[53] Elias A. Calkins was editor of the Madison Argus and Democrat, and one of the leading newspaper publishers of the state. In 1861 he entered the army as major of the Third Wisconsin Cavalry, having declined a commission as colonel. After the war he resumed the newspaper business and at the time of his death in 1904 was an editorial writer on the Chicago Chronicle. L. P. Harvey was governor of the state from January 6 to April 19, 1862, his career being tragically cut short by drowning while engaged in a mission of succor to Wisconsin’s soldiers wounded in the battle of Pittsburg Landing. Myron H. Orton was born in New York in 1810 and came to Wisconsin in 1849, settling first at Milwaukee and a few years later at Madison. He was a lawyer by profession. He died at Madison in 1860. Jared C. Gregory was born in New York in 1823 and died at Madison in 1892. He served for twelve years as a regent of the University of Wisconsin and from 1880 until his death as a curator of the State Historical Society. Jairus C. Fairchild came to Madison from Ohio in 1846. Two years later he became the first treasurer of the state of Wisconsin, and in 1853 failed of election to the governorship by only two votes. From the time of his first coming to Madison until his death in 1862 he occupied positions of prominence in the city and the state.

[54] Thomas Graham and Thomas St. George of Racine.

[55] Miss L. L. Coues.
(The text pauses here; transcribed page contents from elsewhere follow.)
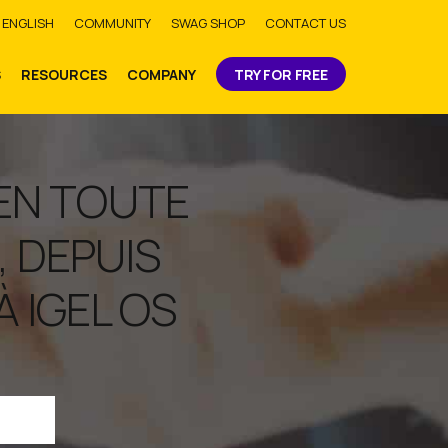
bmit
ENGLISH
COMMUNITY
SWAG SHOP
CONTACT US
S
RESOURCES
COMPANY
TRY FOR FREE
 EN TOUTE
, DEPUIS
 IGEL OS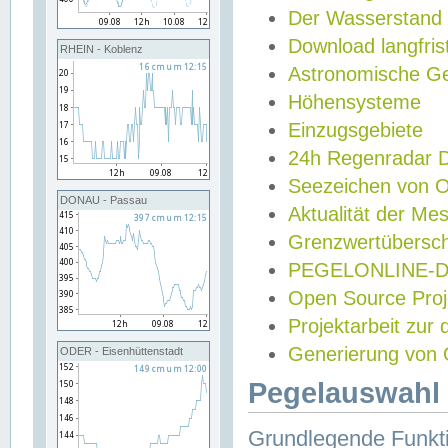
Der Wasserstand
Download langfris
RHEIN - Koblenz
Astronomische Gez
Höhensysteme
Einzugsgebiete
24h Regenradar
Seezeichen von 
DONAU - Passau
Aktualität der Me
Grenzwertübersch
PEGELONLINE-Di
Open Source Projek
Projektarbeit zur
Generierung von 
ODER - Eisenhüttenstadt
Pegelauswahl 
Grundlegende Funkti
Because of lack of funds the board of directors early in 1861 suspended indefinitely the public high school. Miss Coues thereupon proposed, if the board would grant her the free use of the building and equipment, to maintain a high school free of expense to the board, on a tuition basis. Afterward the arrangement was modified so as to make the school one for girls only. Such, for two years, were the high school facilities afforded the young people of Madison.
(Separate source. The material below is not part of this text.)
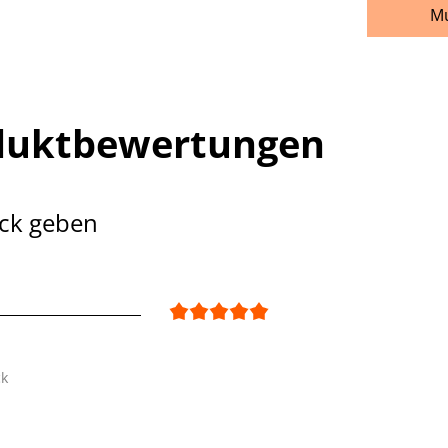
Mu
duktbewertungen
ck geben
ck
[56] Milton S. Griswold of Waukesha and William Fallows of Hanchettville. Griswold was graduated from the university in 1863, became a lawyer, and practiced first at Madison and later at Waukesha, where he served at different times as county judge. For an interesting account of his pedagogical proclivities while at the university, see John Muir’s Story of My Boyhood and Youth, 280-82.

[57] Stephen D. Carpenter, locally prominent as editor, publisher, and inventor. He located in Madison in 1850 and thereafter for many years was intermittently engaged in the printing and publishing business. In 1853 he invented a pump which is said by one authority to have brought him $35,000. Among other inventions of his were a power-press, a voting-machine, and a type-setting machine. He claimed to have invented the first mechanical knotter for binding grain. In later life his prosperity departed. He died at Carthage, Missouri, in October, 1906.
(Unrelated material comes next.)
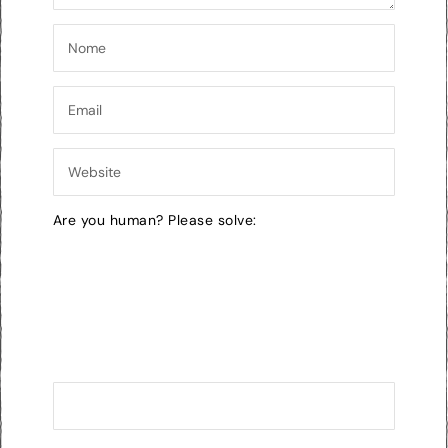
Are you human? Please solve:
[58] John G. McMynn, noted Wisconsin teacher and educator. He came to the state about the year 1848, settling first at Kenosha and then at Racine. He served as manager of the J. I. Case Threshing Machine Company, regent of the University of Wisconsin, superintendent of the Racine public schools, and state superintendent of public instruction. During the war he rose to the colonelcy of the Tenth Wisconsin Infantry. He died at Madison in June, 1900.

[59] Thus the first of the seventy thousand soldiers who were to pass through Camp Randall during the next few years departed for the war. Of this farewell, and the further record of the regiment Reid wrote in old age as follows:

“On the twentieth day of June, the entire student force of the university formed part of the throng which assembled at the railroad depot to witness the departure of that gallant regiment, which was destined, before the return of its remnant to the state, to earn the proud but sad record of losing in battle more men in proportion to its numbers than any other regiment which fought on either side among the great hosts engaged in the tremendous struggle. That twenty per cent of its entire enlistment fell dead on battlefields during three years’ service cannot, indeed, be said of any other regiment of any nation in modern times.”